Alias of records_mover.records.move()

sources: records_mover.records.sources.factory.RecordsSources

Object containing factory methods to create various sources from which to copy records, of type records_mover.records.sources.RecordsSources

targets: records_mover.records.targets.factory.RecordsTargets

Object containing factory methods to create various targets to which records can be copied, of type records_mover.records.targets.RecordsTargets

records_mover.set_stream_logging(name='records_mover', level=20, stream=<_io.TextIOWrapper name='<stdout>' mode='w' encoding='UTF-8'>, fmt='%(asctime)s - %(message)s', datefmt='%H:%M:%S')

records-mover logs details about its operations using Python logging. This method is a simple way to configure that logging to be output to a stream (by default, stdout).

You can use it for other things (e.g., dependencies of records-mover) by adjusting the ‘name’ argument.

Parameters
  • name (str) – Name of the package to set logging under. If set to ‘foo’, you can set a log variable FOO_LOG_LEVEL to the log level threshold you’d like to set (INFO/WARNING/etc) - so you can by default set, say, export RECORDS_MOVER_LOG_LEVEL=WARNING to quiet down loging, or export RECORDS_MOVER_LOG_LEVEL=DEBUG to increase it.

  • level (int) – Logging more detailed than this will not be output to the stream.

  • stream (IO[str]) – Stream which logging should be sent (e.g., sys.stdout, sys.stdin, or perhaps a file you open)

  • fmt (str) – Logging format to send to Python’slogging.Formatter() - determines what details will be sent.

  • datefmt (str) – Date format to send to Python’slogging.Formatter() - determines how the current date/time will be recorded in the log.

Return type

None

records_mover.move(records_source, records_target, processing_instructions=<records_mover.records.processing_instructions.ProcessingInstructions object>)
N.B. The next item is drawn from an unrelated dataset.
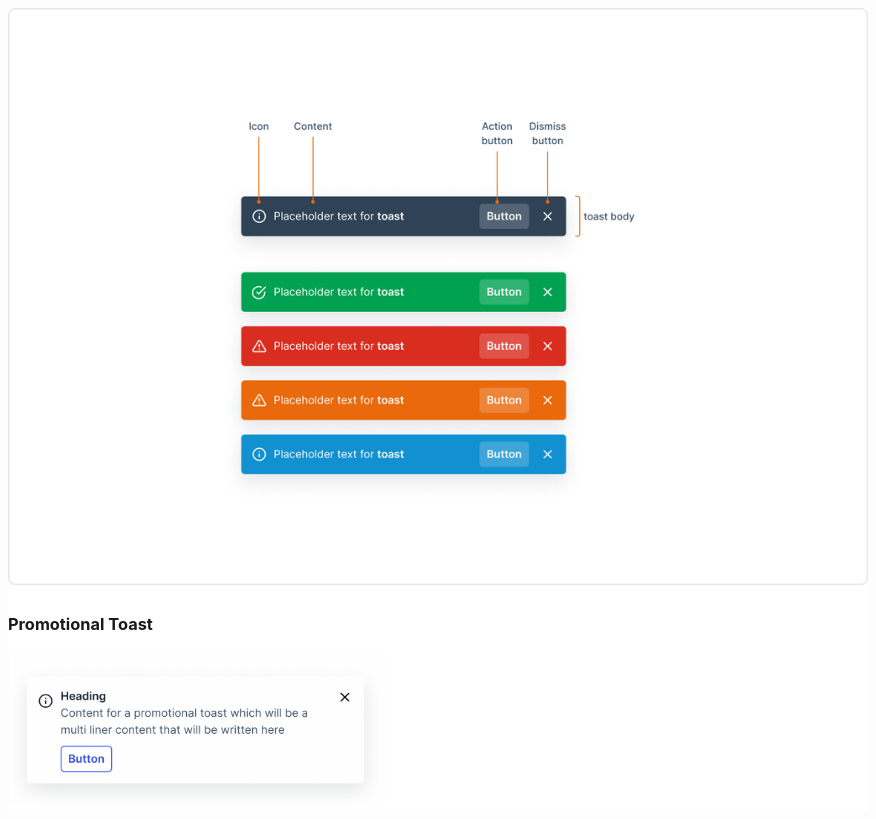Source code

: <img src="./toast-anatomy.png" width="100%" alt="Toast anatomy" />

### Promotional Toast

<img src="./example-promotional-toast.png" width="380" alt="Promotional toast example" />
Copy records from one location to another. Applies a sequence of possible techniques to do this in an efficient way and respects the preferences set in records_source, records_target and processing_instructions.

Example use:

records = session.records
db_engine = session.get_default_db_engine()
url = 's3://some-bucket/some-directory/'
source = records.sources.directory_from_url(url=url)
target = records.targets.table(schema_name='myschema',
                               table_name='mytable',
                               db_engine=db_engine)
results = records.move(source, target)
Parameters
Return type

records_mover.records.MoveResult